I have the following dataset:
Date Text
2020/05/12 Include details about your goal
2020/05/12 Describe expected and actual results
2020/05/13 Include any error messages
2020/05/13 The community is here to help you
2020/05/14 Avoid asking opinion-based questions.
I cleaned it from punctuation, stopwords, ... in order to prepare it for exploding:
stop_words = stopwords.words('english')
# punctuation to remove
punctuation = string.punctuation.replace("'", '') # don't remove apostrophe from strings
punc = r'[{}]'.format(punctuation)
df.Text = df.Text.str.replace('\d+', '') # remove numbers
df.Text =df.Text.str.replace(punc, ' ') # remove punctuation except apostrophe
df.Text = df.Text.str.replace('\\s+', ' ') # remove occurrences of more than one whitespace
df.Text = df.Text.str.strip() # remove whitespace from beginning and end of string
df.Text = df.Text.str.lower() # convert all to lowercase
df.dropna(inplace=True)
df.Text=df.Text.apply(lambda x: list(word for word in x.split() if word not in stop_words)) # remove words
However it works only for the first row, and not for all the rows. Next step would be
df_1 = df.explode('Text')
Can you please tell me what is wrong?
The first row is split as follows:
Text New_Text (to show the difference after cleaning the text)

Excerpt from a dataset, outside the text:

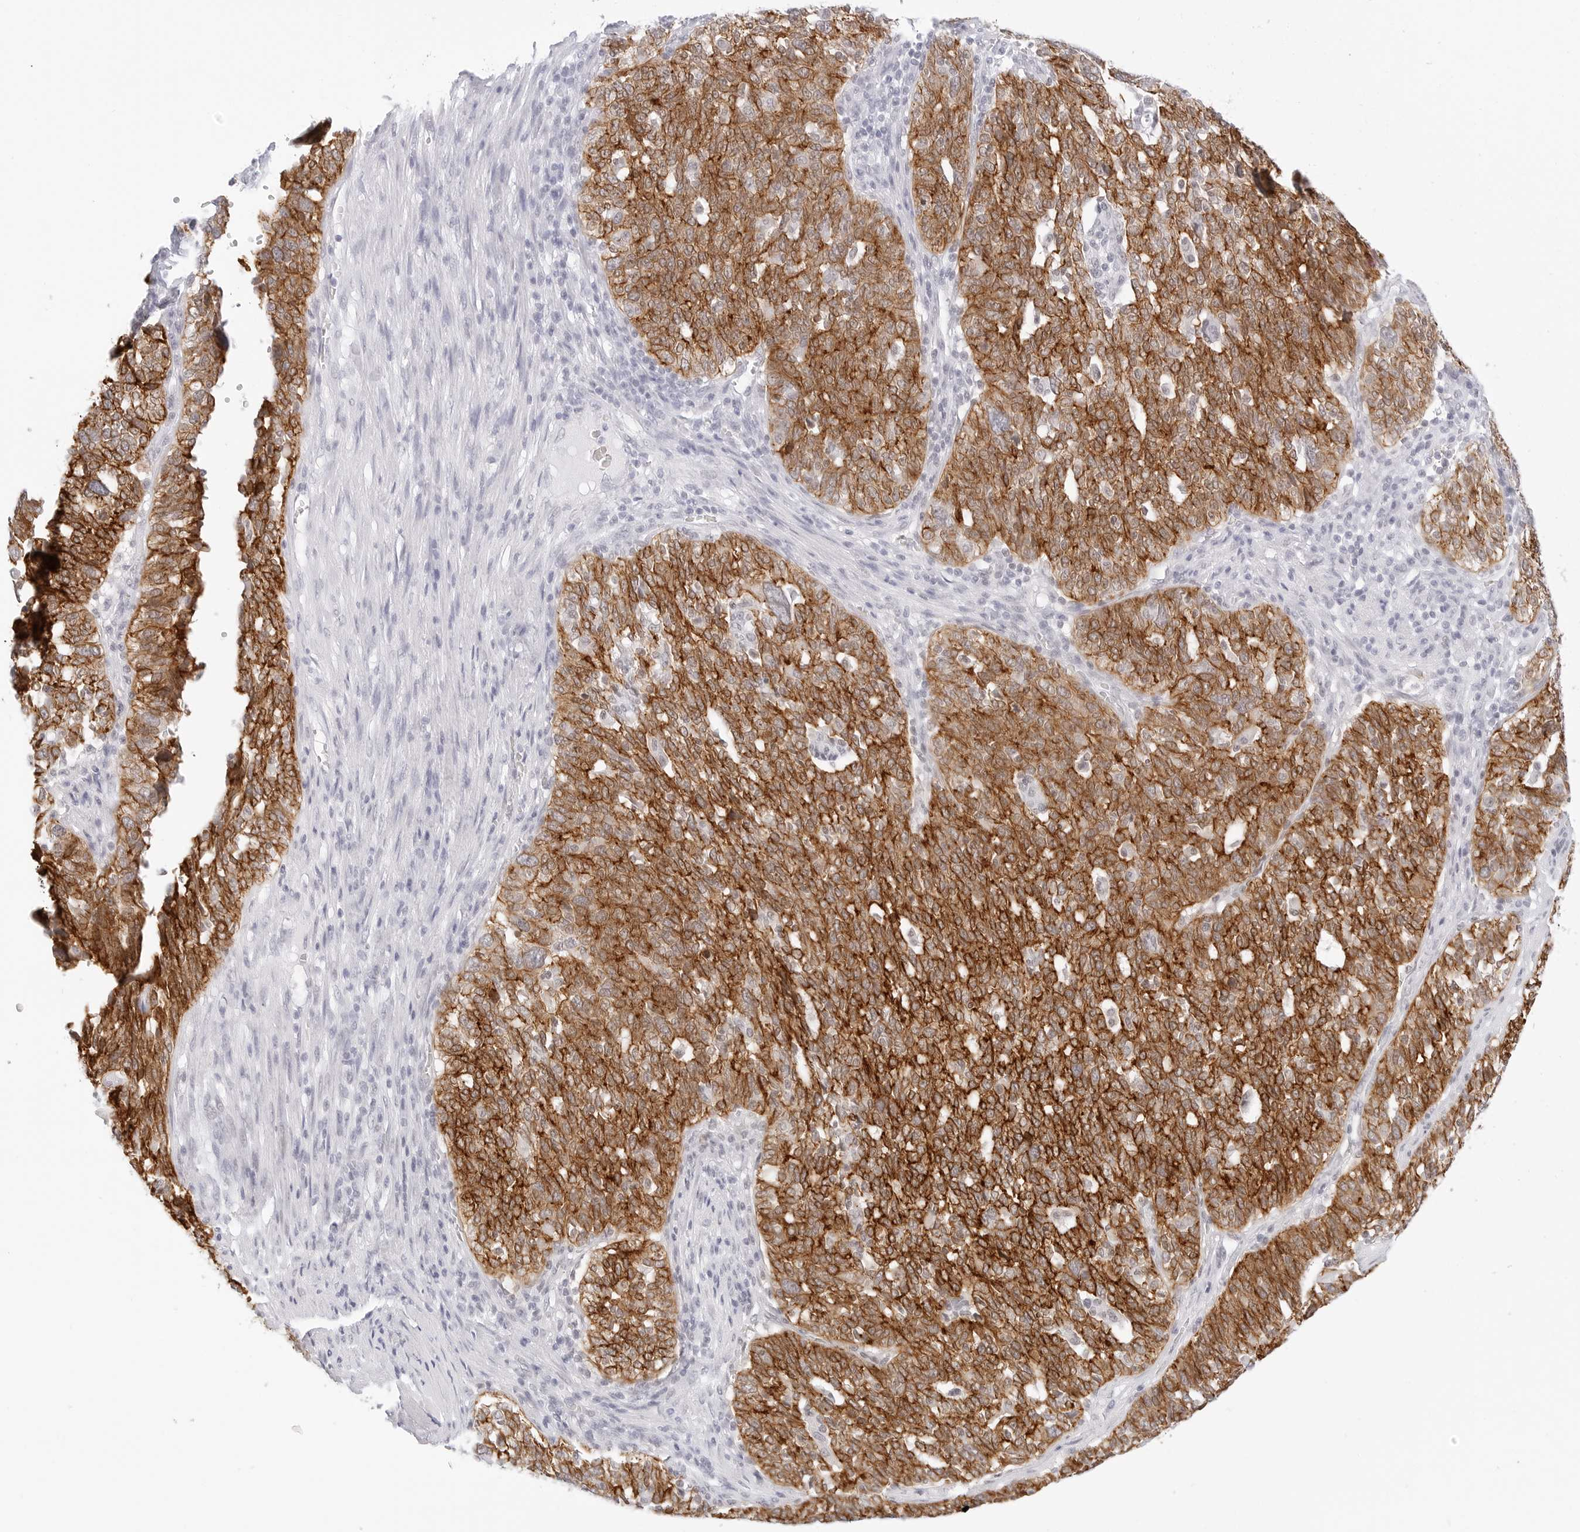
{"staining": {"intensity": "moderate", "quantity": ">75%", "location": "cytoplasmic/membranous"}, "tissue": "ovarian cancer", "cell_type": "Tumor cells", "image_type": "cancer", "snomed": [{"axis": "morphology", "description": "Cystadenocarcinoma, serous, NOS"}, {"axis": "topography", "description": "Ovary"}], "caption": "An IHC photomicrograph of neoplastic tissue is shown. Protein staining in brown shows moderate cytoplasmic/membranous positivity in ovarian cancer (serous cystadenocarcinoma) within tumor cells.", "gene": "CDH1", "patient": {"sex": "female", "age": 59}}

Include details about your goal ['include','details','goal']
I have no other rows (so no rows starting with 'Describe...' or 'Avoid...'). In my dateset, I have 1942 rows but only 1 is returned after cleaning the text.
Update:
Example of output:
Date Text
2020/05/12 Include
2020/05/12 details
2020/05/12 goal
.... ...
Fixed issue (not it should work):
I think the below code should allow me to get this result:
(pd.melt(test.Text.apply(pd.Series).reset_index(),
id_vars=['Date'],
value_name='Text')
.set_index(['Date'])
.drop('variable', axis=1)
.dropna()
.sort_index()
)
To convert Date to an index: test=test.set_index(['Date'])